- [ASSIGNMENT]
Put the lines from the records into a numbered list, starting at the line that contains "zum Archiv des" and ending after the line that contains "andere Fragen.". Leave out any blank lines.

[Recorded data]
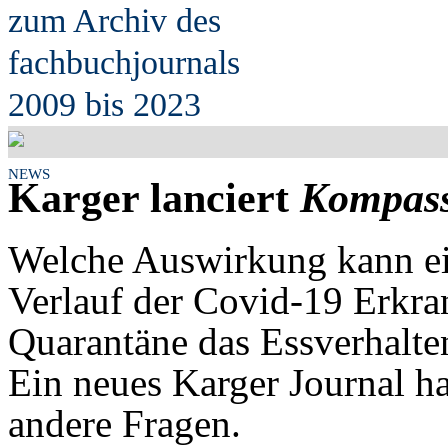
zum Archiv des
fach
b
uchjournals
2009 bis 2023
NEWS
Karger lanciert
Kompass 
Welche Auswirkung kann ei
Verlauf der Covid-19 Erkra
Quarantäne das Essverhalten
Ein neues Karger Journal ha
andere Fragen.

--

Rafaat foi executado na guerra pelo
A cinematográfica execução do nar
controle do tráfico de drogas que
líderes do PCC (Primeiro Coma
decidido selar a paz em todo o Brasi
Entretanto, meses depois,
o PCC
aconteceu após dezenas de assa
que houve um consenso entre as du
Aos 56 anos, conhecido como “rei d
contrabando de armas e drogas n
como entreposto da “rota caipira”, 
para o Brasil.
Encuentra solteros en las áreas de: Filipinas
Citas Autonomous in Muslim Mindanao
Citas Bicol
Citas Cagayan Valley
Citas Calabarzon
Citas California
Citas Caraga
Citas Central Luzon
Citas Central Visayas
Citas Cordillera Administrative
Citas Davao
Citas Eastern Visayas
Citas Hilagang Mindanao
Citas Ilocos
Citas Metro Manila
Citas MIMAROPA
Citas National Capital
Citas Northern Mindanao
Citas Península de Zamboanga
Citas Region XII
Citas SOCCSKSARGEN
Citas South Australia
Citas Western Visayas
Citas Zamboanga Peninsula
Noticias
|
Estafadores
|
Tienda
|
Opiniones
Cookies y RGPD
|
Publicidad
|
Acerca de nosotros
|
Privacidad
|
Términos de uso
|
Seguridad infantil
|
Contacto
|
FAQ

- [REPLY]
1. zum Archiv des
2. fach
3. b
4. uchjournals
5. 2009 bis 2023
6. NEWS
7. Karger lanciert
8. Kompass 
9. Welche Auswirkung kann ei
10. Verlauf der Covid-19 Erkra
11. Quarantäne das Essverhalten
12. Ein neues Karger Journal ha
13. andere Fragen.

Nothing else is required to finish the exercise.